Ketujuh, tantangan survey pada masa pandemi adalah, bisakah teknik survey dari tim pengabdian masyarakat ditransfer ke pengelola pesantren untuk mengambil data? Artinya, pandemi mengharuskan aneka adaptasi, termasuk adaptasi dalam melakukan survey. Survey tidak langsung bisa menjadi alternatif: pengelola pesantren mengambil data berdasarkan arahan tim pengabdian masyarakat. Di sini, teknologi informasi berperan penting dalam metode survey tidak angsung seperti ini (gambar 4).

Gambar 04 Pengambilan Data

Gambar 4: pengambilan data lokasi oleh pengelola pesantren

Kedelapan, survey Lapangan pasca PSBB. Ketika sudah mulai beradaptasi untuk beraktivitas pada masa pendemi, maka Pembatasan Sosial Berskala Besar (PSBB) pun mulai dilonggarkan. Aktivitas bisa berlangsung asal mengikuti protokol kesehatan dengan 3M: Memakai Masker, Mencuci Tangan, Menjaga Jarak. Dengan berinteraksi langsung, aspirasi pengelola pesantren bisa lebih tergali (gambar 5).

Gambar 05 Survey

Gambar 5: Survey lapangan pasca PSBB

Kesembilan, diskusi dan elaborasi desain secara daring. Karena sudah terbiasa bekerja secara daring, diskusi desain pun bisa dilakukan secara daring pula (gambar 5 dan 6).

Gambar 06 Diskusi Desain

Gambar 5: Diskusi desain secara daring

Gambar 07 Sketsa

Gambar 6: Sketsa-sketsa desain

Kesepuluh, desain arsitektur pun berhasil dihasilkan. Gambar yang tersaji, seperti biasa, mampu membangkitkan harapan tentang “better future” pada lingkungan yang dirancang (Gambar 7).

Gambar 08 Desain 1

Gambar 08 Desain 2Gambar 7: Hasil desain

Meski demikian, apakah kegiatan pengabdian masyarakat sudah usai. Masih ada masalah berikutnya, bagaimana pengelola pesantren akan memaknai desain yang dihasilkan. Yang pasti mereka senang, mendapatkan inspirasi tentang masa depan fasilitas eduwisata dari pesantren yang dikelola.

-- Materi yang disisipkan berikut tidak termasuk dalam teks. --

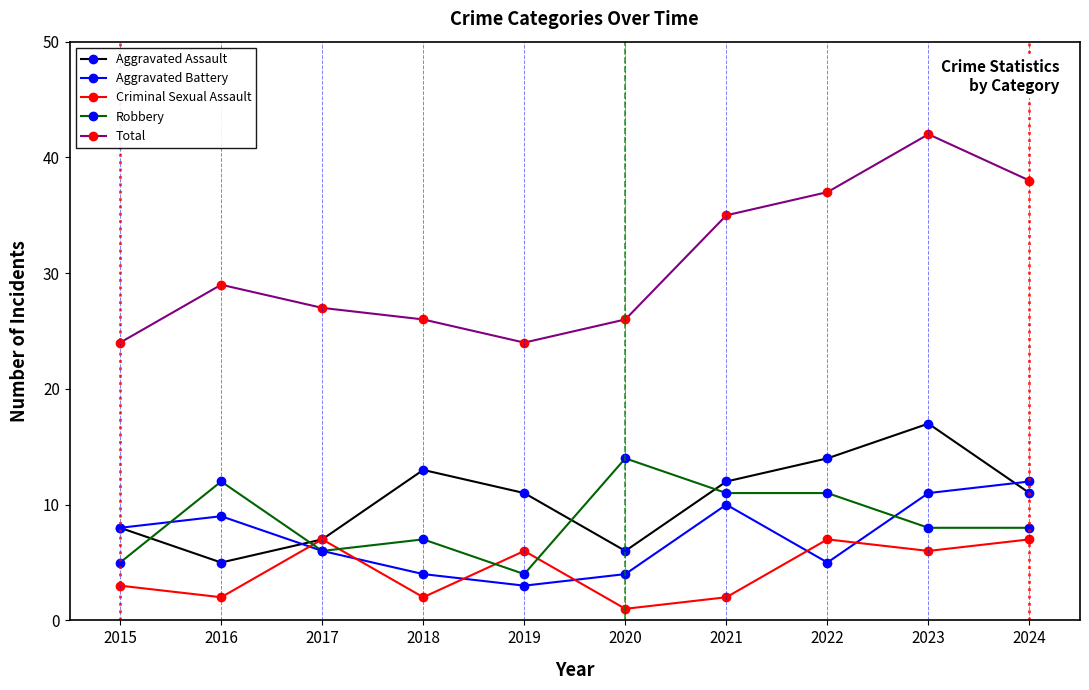

Where is the first local maximum for Total?

2016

Namun apakah gagasan dari arsitek ini bakal terwujud? Masih perlu jalan panjang, karena ide-ide bagus pun akan membutuhkan biaya. Tentu menjadi tantangan ketika pesantren, yang masih dikelola secara tradisional, harus mewujudkan desain arsitektur yang dikerjakan secara profesional. Ada kesenjangan, baik kesenjangan ekonomi, dan bisa jadi kesenjangan pengetahuan.

Namun, apakah desain yang bagus ini akan berakhir sia-sia? Sekali lagi, Teori Jaringan-Aktor memberikan jawaban: bahwa tingkat tertinggi dari objek teknis adalah sebagai delegasi kehendak manusia. Desain yang bagus adalah delegasi dari kehendak para arsitek yang merancang. Dan para arsitek ini adalah aktor manusia yang juga punya kemampuan membangun jejaring.

Dalam bahasa Islam, desain ini adalah wasilah (perantara) untuk silaturahmi: jejaring yang dibangun untuk kebaikan bersama. Untuk mewujudkan desain, tentu pengelola pesantren membutuhkan pendampingan dari para arsitek. Dan Teori Jejaring-Aktor memfokuskan diri pada apa yang terjadi pada relasi-relasi yang terbangun tersebut. Ya, fokus pada silaturahmi. Desain adalah mediator untuk silaturahmi. Dengan silaturahmi –dan ini akan sangat ANT sekali – akan terbuka banyak jalan untuk pengembangan dan kebaikan bersama.